Task item - Begin at the line containing "Envie um email" in the entries below and end at the line containing "## Cloud Manager"; transcribe that range exactly and nothing outside it.

+++++

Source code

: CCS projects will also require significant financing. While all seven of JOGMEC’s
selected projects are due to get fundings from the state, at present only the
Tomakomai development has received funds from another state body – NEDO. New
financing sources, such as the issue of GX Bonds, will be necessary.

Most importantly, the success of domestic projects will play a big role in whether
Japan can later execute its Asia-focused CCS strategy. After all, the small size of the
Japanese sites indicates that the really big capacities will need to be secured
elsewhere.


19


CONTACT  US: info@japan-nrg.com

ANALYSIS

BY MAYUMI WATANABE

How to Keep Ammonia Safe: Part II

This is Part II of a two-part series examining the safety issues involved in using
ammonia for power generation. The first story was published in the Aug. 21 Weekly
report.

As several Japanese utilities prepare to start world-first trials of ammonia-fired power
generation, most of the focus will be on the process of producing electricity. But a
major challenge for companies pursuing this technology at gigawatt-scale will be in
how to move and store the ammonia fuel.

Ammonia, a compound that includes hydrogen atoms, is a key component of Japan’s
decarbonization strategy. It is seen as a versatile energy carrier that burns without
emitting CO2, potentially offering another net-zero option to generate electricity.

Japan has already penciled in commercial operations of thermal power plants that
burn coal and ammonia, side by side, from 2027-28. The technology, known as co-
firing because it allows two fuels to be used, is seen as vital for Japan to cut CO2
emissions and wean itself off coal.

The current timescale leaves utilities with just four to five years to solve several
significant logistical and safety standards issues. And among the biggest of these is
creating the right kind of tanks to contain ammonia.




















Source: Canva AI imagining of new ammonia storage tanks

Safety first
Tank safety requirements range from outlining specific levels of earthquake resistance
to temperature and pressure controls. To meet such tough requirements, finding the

+++++

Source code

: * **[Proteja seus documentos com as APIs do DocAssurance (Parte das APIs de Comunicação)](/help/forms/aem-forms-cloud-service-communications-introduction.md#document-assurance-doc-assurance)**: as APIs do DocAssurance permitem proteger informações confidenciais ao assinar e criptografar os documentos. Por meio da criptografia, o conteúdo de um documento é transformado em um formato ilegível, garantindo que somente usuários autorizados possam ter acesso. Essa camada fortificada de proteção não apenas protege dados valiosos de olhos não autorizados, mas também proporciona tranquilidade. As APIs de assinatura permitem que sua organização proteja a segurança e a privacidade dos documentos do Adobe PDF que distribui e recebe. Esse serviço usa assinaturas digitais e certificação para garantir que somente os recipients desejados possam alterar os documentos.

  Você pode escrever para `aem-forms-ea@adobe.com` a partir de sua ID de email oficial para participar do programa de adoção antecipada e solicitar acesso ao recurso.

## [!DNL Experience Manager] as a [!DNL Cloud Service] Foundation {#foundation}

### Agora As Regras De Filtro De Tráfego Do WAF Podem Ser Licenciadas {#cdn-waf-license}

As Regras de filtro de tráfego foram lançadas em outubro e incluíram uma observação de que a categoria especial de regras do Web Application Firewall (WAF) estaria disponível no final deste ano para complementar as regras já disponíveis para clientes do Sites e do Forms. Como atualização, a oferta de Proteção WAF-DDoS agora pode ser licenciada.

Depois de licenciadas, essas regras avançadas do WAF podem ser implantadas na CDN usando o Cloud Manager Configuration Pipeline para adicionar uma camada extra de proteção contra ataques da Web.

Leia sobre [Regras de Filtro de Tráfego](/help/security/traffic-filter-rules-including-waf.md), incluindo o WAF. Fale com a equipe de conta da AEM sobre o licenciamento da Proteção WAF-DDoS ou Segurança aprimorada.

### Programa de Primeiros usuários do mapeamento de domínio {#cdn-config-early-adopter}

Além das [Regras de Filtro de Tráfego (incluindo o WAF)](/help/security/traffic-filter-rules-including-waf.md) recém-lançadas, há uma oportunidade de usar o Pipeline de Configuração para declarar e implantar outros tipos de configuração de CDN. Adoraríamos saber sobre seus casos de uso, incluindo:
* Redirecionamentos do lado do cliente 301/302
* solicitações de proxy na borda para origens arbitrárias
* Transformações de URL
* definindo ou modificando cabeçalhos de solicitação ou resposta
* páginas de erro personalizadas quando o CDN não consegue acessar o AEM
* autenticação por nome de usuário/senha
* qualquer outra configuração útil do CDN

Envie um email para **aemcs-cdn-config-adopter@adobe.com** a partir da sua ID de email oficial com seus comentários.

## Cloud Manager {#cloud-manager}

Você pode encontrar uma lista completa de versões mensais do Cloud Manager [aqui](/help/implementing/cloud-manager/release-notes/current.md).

+++++

Your response -
Envie um email para **aemcs-cdn-config-adopter@adobe.com** a partir da sua ID de email oficial com seus comentários.

## Cloud Manager {#cloud-manager}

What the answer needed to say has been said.